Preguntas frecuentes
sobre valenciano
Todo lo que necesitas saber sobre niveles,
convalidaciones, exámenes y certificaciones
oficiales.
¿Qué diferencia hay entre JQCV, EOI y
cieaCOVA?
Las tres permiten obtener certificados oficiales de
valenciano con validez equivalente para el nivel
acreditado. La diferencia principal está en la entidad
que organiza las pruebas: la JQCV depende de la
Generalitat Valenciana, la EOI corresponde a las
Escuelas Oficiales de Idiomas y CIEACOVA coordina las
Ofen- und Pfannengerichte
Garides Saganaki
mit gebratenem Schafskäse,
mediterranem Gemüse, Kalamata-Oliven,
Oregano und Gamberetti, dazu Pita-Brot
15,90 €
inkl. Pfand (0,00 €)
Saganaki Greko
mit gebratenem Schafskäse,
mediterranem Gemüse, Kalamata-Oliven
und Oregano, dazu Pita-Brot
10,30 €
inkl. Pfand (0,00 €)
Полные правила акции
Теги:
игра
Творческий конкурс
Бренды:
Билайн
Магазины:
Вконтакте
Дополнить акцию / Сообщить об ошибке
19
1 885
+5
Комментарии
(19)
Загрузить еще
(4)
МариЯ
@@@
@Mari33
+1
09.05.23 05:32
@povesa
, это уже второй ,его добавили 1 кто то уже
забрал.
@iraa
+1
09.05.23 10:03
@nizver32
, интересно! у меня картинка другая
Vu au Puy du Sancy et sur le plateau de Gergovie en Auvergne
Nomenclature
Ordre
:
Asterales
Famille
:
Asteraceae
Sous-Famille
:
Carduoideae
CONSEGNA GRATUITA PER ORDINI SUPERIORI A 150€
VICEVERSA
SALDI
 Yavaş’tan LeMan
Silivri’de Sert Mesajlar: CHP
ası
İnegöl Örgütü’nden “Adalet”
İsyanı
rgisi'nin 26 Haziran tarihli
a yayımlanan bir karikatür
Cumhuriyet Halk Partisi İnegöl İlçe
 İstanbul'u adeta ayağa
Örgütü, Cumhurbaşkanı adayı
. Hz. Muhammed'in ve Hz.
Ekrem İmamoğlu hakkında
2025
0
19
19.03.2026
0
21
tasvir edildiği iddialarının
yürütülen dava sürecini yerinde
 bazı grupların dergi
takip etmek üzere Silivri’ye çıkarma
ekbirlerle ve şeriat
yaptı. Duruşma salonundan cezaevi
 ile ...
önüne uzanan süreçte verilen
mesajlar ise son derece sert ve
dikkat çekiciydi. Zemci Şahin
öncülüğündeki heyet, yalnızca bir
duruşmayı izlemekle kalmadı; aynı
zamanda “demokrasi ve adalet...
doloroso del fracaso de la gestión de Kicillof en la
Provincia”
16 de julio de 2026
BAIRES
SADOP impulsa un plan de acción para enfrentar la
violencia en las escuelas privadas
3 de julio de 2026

# [WHAT NEEDS TO BE DONE]
Where does the string "dazu" occur in the listing above? Return every line that contains it.

# [SOLUTION TO THE EXERCISE]
Oregano und Gamberetti, dazu Pita-Brot
und Oregano, dazu Pita-Brot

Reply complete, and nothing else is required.